Model selection significantly impacts Ollama’s performance. Smaller models generally run faster but may have lower capabilities. Consider using models optimized for speed: These models offer a good balance between performance and capabilities. Quantization reduces model size and improves inference speed. Ollama supports various quantization levels.
Performance Tuning Steps:
- Adjusting Resource Allocation: Learn how to manage CPU and memory resources dedicated to Ollama to balance performance with system demands.
- Model Optimization: Techniques for refining model parameters to enhance speed and accuracy without compromising the quality of results.
Comparison with MLX:
As of mlx version 0.14, mlx already achieved the same performance of llama.cpp and Ollama, with about 65 t/s for llama 8b-4bit M3 Max. I’ve read that mlx version 0.15 increased the FFT performance by 30x.

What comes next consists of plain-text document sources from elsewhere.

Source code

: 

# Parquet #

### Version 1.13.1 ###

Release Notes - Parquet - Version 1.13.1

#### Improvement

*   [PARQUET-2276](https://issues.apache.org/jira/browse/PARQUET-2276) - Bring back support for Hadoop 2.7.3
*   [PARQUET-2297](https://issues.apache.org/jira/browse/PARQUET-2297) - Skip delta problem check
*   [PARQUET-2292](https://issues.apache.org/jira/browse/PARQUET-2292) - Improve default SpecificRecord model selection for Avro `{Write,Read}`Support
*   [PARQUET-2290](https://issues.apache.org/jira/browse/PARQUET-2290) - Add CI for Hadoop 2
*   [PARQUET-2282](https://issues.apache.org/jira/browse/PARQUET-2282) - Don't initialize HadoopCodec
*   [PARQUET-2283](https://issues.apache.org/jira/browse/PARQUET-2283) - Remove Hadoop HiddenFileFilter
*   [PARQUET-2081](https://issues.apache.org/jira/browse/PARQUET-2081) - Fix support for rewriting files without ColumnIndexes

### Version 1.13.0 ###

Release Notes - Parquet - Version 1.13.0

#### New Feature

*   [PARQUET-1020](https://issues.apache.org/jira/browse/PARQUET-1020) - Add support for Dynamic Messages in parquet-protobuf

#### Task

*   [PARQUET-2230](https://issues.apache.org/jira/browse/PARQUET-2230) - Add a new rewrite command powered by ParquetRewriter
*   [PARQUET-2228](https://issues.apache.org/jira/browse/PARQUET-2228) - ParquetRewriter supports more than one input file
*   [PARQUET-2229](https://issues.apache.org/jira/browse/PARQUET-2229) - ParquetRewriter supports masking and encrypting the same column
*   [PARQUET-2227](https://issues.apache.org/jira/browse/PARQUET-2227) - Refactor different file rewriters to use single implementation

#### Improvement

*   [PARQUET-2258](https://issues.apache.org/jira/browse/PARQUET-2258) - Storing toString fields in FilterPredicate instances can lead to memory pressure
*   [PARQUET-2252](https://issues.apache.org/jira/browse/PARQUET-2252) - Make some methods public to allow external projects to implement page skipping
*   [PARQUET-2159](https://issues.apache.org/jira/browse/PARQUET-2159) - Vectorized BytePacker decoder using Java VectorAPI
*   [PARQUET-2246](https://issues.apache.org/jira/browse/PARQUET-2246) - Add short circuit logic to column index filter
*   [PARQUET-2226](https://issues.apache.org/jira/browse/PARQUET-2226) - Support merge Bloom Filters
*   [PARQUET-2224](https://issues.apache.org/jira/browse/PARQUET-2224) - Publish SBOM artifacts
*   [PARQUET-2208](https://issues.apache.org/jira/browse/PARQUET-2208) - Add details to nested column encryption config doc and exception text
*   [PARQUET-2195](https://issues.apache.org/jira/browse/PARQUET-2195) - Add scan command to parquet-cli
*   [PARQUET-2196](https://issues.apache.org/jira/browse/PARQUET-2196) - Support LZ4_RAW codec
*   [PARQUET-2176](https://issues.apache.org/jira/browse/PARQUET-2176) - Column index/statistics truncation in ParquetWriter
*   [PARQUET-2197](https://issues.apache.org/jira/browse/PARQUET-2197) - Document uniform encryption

While Ollama can run on CPUs, its performance is significantly better with modern, powerful processors. Consider upgrading to a CPU with: For example, an Intel Core i9 or AMD Ryzen 9 processor can provide a substantial performance boost for Ollama. RAM plays a crucial role in Ollama’s performance, especially when working with larger models.
Fine-tuning Ollama models can significantly enhance the performance of LLMs in various applications. This process involves adjusting the model parameters to better fit specific tasks or datasets, leading to improved accuracy and relevance in outputs.